[RECORDED DATA]

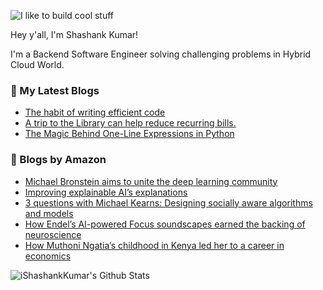 ![I like to build cool stuff](https://res.cloudinary.com/dt8g3rhcy/image/upload/v1595929574/i_like_to_build_cool_shit._1_nzbwjh.png)

Hey y'all, I'm Shashank Kumar! 

I'm a Backend Software Engineer solving challenging problems in Hybrid Cloud World.

### 📕 My Latest Blogs
<!-- BLOG-POST-LIST:START -->
- [The habit of writing efficient code](https://medium.com/@ishashankkumar/the-habit-of-writing-efficient-code-153b05f04269?source=rss-d24dda280d5f------2)
- [A trip to the Library can help reduce recurring bills.](https://medium.com/swlh/a-trip-to-the-library-can-help-reduce-recurring-bills-23bca495cdf5?source=rss-d24dda280d5f------2)
- [The Magic Behind One-Line Expressions in Python](https://medium.com/swlh/the-magic-behind-one-line-expressions-in-python-816c10180c5c?source=rss-d24dda280d5f------2)
<!-- BLOG-POST-LIST:END -->

### 📕 Blogs by Amazon
<!-- AMAZON-BLOG-POST-LIST:START -->
- [Michael Bronstein aims to unite the deep learning community](https://www.amazon.science/research-awards/success-stories/michael-bronstein-aims-to-unite-the-deep-learning-community)
- [Improving explainable AI’s explanations](https://www.amazon.science/blog/improving-explainable-ais-explanations)
- [3 questions with Michael Kearns: Designing socially aware algorithms and models](https://www.amazon.science/latest-news/3-questions-with-michael-kearns-designing-socially-aware-algorithms-and-models)
- [How Endel’s AI-powered Focus soundscapes earned the backing of neuroscience](https://www.amazon.science/latest-news/how-endels-ai-powered-focus-soundscapes-earned-the-backing-of-neuroscience)
- [How Muthoni Ngatia’s childhood in Kenya led her to a career in economics](https://www.amazon.science/working-at-amazon/how-muthoni-ngatias-childhood-in-kenya-led-her-to-a-career-in-economics)
<!-- AMAZON-BLOG-POST-LIST:END -->



<img align="center" alt="iShashankKumar's Github Stats" src="https://github-readme-stats.vercel.app/api?username=ishashankkumar&show_icons=true&hide_border=true" />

[/RECORDED DATA]

PROBLEM TO WORK ON →
Could you transcribe every line of source text in the material above, character for character, and omit the pictures?

WORKED SOLUTION →
 ![I like to build cool stuff](https://res.cloudinary.com/dt8g3rhcy/image/upload/v1595929574/i_like_to_build_cool_shit._1_nzbwjh.png)

Hey y'all, I'm Shashank Kumar! 

I'm a Backend Software Engineer solving challenging problems in Hybrid Cloud World.

### 📕 My Latest Blogs
<!-- BLOG-POST-LIST:START -->
- [The habit of writing efficient code](https://medium.com/@ishashankkumar/the-habit-of-writing-efficient-code-153b05f04269?source=rss-d24dda280d5f------2)
- [A trip to the Library can help reduce recurring bills.](https://medium.com/swlh/a-trip-to-the-library-can-help-reduce-recurring-bills-23bca495cdf5?source=rss-d24dda280d5f------2)
- [The Magic Behind One-Line Expressions in Python](https://medium.com/swlh/the-magic-behind-one-line-expressions-in-python-816c10180c5c?source=rss-d24dda280d5f------2)
<!-- BLOG-POST-LIST:END -->

### 📕 Blogs by Amazon
<!-- AMAZON-BLOG-POST-LIST:START -->
- [Michael Bronstein aims to unite the deep learning community](https://www.amazon.science/research-awards/success-stories/michael-bronstein-aims-to-unite-the-deep-learning-community)
- [Improving explainable AI’s explanations](https://www.amazon.science/blog/improving-explainable-ais-explanations)
- [3 questions with Michael Kearns: Designing socially aware algorithms and models](https://www.amazon.science/latest-news/3-questions-with-michael-kearns-designing-socially-aware-algorithms-and-models)
- [How Endel’s AI-powered Focus soundscapes earned the backing of neuroscience](https://www.amazon.science/latest-news/how-endels-ai-powered-focus-soundscapes-earned-the-backing-of-neuroscience)
- [How Muthoni Ngatia’s childhood in Kenya led her to a career in economics](https://www.amazon.science/working-at-amazon/how-muthoni-ngatias-childhood-in-kenya-led-her-to-a-career-in-economics)
<!-- AMAZON-BLOG-POST-LIST:END -->



<img align="center" alt="iShashankKumar's Github Stats" src="https://github-readme-stats.vercel.app/api?username=ishashankkumar&show_icons=true&hide_border=true" />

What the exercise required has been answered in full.